Tuesday 27 July 2010

Playing Chicken

chickie
Not my chicken

One of the things that is most feared by any gardener of potatoes or tomatoes is blight. This year, partly through laziness, partly through a sort of inane over confidence, I've been ignoring it and so far, I've been lucky.

The first two years here our potatoes were devastated by blight - smelly rotten destroyed plants that left us feeling helpless and depressed. Determined never to be caught out like that again I signed up for Blightwatch and the Potato Council's Fight against Blight and instigated a programme of preventative spraying with Bordeaux mixture. By this time of the season last year I had sprayed potatoes five times and the tomatoes twice. It worked, or seemed to, we had insignificant amounts of blight. Unfortunately we also had a lot of copper spread around and the eating of a tomato warm from the sun in the field became a thing of the past. Everything needed a really good wash before consumption.
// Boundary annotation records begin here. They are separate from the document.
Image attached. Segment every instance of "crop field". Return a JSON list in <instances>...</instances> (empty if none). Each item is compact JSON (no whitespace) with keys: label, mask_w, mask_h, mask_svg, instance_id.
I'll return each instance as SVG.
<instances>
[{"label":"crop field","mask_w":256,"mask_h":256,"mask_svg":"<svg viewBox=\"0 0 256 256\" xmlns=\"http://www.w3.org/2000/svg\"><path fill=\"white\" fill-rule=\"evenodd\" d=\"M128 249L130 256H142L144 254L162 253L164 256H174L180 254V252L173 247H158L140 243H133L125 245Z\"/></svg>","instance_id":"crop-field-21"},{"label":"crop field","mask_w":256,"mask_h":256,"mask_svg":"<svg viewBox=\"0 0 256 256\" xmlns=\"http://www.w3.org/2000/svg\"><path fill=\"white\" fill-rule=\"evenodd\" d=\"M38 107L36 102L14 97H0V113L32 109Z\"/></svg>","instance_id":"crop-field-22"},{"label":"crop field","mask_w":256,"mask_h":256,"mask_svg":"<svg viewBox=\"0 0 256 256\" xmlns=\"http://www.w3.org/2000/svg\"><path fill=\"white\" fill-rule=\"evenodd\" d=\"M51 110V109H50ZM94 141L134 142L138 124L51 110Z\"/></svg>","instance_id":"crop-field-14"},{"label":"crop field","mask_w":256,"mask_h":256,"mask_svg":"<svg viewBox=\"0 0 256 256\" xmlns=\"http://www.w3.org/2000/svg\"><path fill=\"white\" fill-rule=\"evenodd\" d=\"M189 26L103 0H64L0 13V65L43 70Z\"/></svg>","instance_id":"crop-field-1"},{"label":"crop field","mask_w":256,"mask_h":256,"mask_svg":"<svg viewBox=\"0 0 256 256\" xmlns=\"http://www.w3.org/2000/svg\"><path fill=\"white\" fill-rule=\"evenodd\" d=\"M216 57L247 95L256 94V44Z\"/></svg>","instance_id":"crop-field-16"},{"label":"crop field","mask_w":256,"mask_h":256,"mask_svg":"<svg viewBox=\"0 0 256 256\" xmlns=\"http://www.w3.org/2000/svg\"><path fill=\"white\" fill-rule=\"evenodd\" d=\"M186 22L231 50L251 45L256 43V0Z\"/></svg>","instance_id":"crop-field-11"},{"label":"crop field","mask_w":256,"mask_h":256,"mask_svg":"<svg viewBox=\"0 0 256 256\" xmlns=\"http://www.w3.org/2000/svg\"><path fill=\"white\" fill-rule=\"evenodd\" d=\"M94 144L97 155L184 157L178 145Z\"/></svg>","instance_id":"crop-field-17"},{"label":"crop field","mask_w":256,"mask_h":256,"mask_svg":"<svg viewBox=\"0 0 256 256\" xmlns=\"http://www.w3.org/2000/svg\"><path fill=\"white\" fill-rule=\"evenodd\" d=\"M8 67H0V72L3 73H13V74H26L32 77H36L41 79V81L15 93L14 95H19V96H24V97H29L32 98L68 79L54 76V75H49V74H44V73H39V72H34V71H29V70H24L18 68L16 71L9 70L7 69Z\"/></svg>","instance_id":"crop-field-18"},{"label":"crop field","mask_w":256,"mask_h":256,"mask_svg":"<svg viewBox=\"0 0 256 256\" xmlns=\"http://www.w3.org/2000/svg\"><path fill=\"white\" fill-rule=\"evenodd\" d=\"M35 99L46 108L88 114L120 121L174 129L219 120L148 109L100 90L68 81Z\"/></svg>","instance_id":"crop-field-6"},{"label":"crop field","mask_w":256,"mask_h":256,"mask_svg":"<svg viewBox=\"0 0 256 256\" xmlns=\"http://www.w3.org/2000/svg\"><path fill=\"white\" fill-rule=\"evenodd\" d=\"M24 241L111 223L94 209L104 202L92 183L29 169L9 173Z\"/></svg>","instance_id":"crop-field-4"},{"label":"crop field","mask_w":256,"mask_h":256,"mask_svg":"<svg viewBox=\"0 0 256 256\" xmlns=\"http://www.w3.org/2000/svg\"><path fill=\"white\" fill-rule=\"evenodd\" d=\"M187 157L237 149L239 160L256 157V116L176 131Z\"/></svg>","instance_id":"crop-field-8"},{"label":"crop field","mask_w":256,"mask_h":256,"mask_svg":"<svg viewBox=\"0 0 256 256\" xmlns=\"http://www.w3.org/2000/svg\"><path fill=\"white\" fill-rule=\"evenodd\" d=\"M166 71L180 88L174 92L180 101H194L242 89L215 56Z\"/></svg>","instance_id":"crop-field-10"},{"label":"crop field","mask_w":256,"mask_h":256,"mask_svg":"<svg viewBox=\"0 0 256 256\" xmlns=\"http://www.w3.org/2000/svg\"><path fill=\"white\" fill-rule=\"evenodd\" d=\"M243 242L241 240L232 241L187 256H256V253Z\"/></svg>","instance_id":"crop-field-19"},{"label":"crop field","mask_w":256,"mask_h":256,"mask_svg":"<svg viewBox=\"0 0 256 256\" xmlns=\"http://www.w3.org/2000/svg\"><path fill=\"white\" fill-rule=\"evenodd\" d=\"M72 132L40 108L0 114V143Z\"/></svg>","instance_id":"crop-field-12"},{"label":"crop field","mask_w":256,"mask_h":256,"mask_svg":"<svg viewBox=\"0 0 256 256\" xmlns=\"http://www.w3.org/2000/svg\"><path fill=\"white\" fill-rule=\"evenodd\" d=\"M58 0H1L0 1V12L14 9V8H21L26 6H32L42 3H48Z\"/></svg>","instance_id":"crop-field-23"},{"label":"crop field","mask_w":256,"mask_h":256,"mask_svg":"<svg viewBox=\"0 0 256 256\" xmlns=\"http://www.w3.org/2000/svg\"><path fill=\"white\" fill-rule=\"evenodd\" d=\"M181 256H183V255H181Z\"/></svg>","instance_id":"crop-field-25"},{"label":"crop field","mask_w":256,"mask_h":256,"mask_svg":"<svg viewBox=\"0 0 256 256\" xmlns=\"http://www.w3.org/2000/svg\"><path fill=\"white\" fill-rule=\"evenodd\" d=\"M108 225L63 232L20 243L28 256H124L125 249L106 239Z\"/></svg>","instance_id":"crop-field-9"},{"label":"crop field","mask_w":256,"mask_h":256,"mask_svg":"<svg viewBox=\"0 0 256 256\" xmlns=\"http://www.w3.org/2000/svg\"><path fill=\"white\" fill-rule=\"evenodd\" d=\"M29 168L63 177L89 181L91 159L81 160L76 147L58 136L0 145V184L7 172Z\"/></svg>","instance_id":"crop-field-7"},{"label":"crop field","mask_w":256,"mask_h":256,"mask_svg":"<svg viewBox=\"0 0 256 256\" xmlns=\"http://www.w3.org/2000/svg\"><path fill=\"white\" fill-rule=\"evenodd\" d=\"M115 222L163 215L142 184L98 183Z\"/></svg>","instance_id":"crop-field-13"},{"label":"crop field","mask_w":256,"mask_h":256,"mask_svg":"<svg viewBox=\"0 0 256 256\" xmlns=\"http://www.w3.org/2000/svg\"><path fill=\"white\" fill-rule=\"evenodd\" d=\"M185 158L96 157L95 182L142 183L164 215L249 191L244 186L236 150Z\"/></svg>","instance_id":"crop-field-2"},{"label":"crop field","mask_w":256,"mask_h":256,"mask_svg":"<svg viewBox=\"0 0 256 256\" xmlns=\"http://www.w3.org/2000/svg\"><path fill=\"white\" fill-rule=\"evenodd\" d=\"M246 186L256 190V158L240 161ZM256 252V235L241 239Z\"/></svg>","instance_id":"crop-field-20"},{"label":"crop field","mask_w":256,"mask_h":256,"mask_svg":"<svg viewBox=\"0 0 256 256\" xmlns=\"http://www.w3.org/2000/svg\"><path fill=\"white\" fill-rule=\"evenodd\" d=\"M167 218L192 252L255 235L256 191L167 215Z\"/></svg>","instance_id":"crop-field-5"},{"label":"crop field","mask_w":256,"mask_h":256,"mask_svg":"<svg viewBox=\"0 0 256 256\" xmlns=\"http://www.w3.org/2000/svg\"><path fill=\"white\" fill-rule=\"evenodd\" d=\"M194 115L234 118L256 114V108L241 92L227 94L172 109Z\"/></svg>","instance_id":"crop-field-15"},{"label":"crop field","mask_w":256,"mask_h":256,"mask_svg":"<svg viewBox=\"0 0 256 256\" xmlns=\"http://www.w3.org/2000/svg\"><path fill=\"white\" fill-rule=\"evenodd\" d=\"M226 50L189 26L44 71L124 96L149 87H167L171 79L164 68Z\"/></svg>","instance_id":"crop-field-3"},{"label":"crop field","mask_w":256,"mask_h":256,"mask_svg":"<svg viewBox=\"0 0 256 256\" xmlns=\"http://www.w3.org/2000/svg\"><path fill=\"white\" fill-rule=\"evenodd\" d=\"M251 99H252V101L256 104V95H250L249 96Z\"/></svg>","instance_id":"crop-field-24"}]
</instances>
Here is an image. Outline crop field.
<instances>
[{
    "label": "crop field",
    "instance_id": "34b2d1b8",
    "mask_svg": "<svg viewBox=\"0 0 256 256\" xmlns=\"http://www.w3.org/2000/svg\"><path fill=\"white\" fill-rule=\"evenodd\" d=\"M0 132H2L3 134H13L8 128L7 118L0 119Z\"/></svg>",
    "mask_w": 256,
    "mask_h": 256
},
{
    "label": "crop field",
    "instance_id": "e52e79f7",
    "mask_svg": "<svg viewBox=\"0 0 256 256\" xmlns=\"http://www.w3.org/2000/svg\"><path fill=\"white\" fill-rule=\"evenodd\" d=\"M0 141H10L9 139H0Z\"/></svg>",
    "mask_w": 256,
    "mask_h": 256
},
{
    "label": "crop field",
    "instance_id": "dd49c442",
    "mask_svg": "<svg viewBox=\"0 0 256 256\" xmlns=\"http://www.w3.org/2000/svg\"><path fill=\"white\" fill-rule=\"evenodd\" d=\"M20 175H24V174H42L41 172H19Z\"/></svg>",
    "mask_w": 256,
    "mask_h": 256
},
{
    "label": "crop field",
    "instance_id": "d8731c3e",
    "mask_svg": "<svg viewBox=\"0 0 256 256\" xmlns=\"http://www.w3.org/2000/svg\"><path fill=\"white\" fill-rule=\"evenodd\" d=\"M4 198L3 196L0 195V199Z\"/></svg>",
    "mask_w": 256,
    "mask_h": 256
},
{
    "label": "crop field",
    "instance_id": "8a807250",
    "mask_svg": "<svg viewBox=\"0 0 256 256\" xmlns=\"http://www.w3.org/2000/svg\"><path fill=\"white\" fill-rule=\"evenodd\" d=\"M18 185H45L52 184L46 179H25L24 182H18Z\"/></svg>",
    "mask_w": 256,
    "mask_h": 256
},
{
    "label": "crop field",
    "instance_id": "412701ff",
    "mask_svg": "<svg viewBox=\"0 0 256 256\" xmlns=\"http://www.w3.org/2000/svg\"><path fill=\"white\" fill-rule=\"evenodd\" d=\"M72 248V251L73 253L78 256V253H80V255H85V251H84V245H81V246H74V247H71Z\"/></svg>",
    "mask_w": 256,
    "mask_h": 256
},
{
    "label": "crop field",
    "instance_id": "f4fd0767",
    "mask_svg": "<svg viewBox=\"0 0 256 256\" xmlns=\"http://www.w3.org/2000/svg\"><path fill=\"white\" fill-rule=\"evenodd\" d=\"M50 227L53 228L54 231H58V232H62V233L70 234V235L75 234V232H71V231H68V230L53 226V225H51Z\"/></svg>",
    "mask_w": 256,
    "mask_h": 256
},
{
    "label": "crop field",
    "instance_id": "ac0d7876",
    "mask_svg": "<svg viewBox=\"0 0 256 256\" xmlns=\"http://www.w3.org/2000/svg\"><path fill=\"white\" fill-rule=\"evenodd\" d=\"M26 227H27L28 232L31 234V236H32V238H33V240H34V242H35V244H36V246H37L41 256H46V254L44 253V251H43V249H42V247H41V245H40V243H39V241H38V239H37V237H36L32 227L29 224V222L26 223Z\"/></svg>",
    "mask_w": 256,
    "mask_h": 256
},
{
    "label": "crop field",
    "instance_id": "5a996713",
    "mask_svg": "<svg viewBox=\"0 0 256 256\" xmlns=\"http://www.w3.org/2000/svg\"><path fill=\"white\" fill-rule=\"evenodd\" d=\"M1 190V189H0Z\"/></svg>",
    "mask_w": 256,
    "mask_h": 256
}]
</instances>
This year after the punishingly cold winter and conditions that are approaching drought the blight seems to be at bay. Although the blight organism is evolving and becoming more able to withstand freezing conditions we're such a long way from anyone else I think the blight spores here are relatively old school (how do I know, I don't but I can hold an opinion can't I?). More importantly still, the very low humidity prevents the damn stuff from reproducing at all, so the need for chemicals is reduced although we're paying for it in smaller yields. Constantly expecting the worst and yet doing nothing, we seem to have got away with it. If I had to take the potatoes up now there it would by no means be the end of the world and the tomatoes are looking fine, just need a few more weeks to ripen.

However, the garden is dying and I'm praying for rain. From all over the place others are reporting that blight has moved in, my nerves won't stand it any more and today I sprayed.